We investigate the IceCube detection potential of very high energy neutrinos from blazars , for different classes of ” hadronic ” models , taking into account the limits imposed on the neutrino flux by the recent Fermi telescope observations .

Assuming the observed \gamma -ray emission is produced by the decay of neutral pions from proton-proton interactions , the measurement of the time-averaged spectral characteristics of blazars in the GeV energy band imposes upper limits on the time-averaged neutrino flux .
Comparing these upper limits to the 5 \sigma discovery threshold of IceCube for different neutrino spectra and different source locations in the sky , we find that several BL Lacs with hard spectra in the GeV band are within the detection potential of IceCube .
If the \gamma -ray emission is dominated by the neutral pion decay flux , none of the flat-spectrum radio quasars are detectable with IceCube .
If the primary high energy proton spectrum is very hard and/or neutrinos are produced in proton-photon , rather than proton-proton reactions , the upper limit on the neutrino flux imposed by the measured \gamma -ray spectra is relaxed and gamma-ray observations impose only lower bounds on the neutrino flux .

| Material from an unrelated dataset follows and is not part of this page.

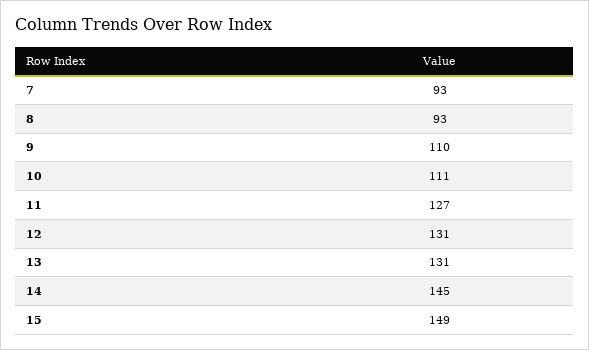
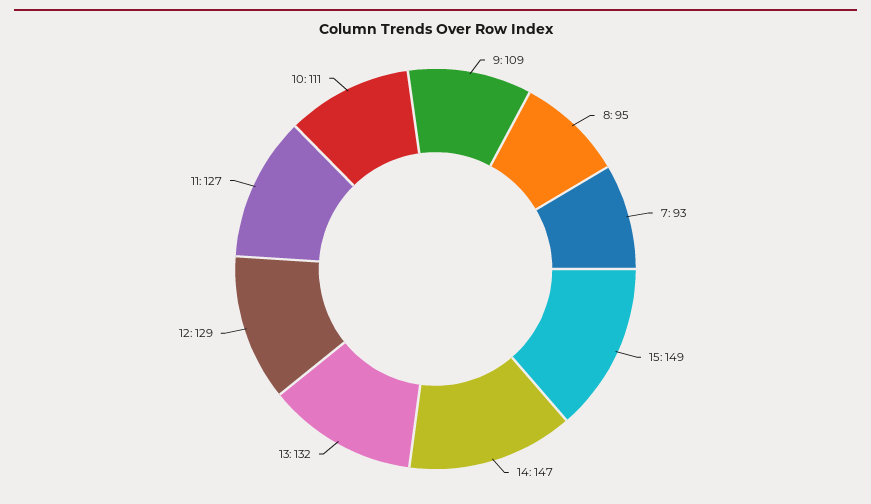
8: 93 -> 95
9: 110 -> 109
12: 131 -> 129
13: 131 -> 132
14: 145 -> 147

We investigate whether these lower bounds guarantee the detection of blazars with very hard neutrino spectra ( spectral index \Gamma _ { \nu } \sim 1 ) , expected in the latter type model .

We show that all the ” hadronic ” models of activity of blazars are falsifiable with IceCube .
Furthermore , we show that models with \gamma -ray emission produced by the decay of neutral pions from proton-proton interactions can be readily distinguished from the models based on proton-gamma interactions and/or models predicting very hard high energy proton spectra via a study of the distribution of spectral indices of \gamma -ray spectra of sources detected with IceCube .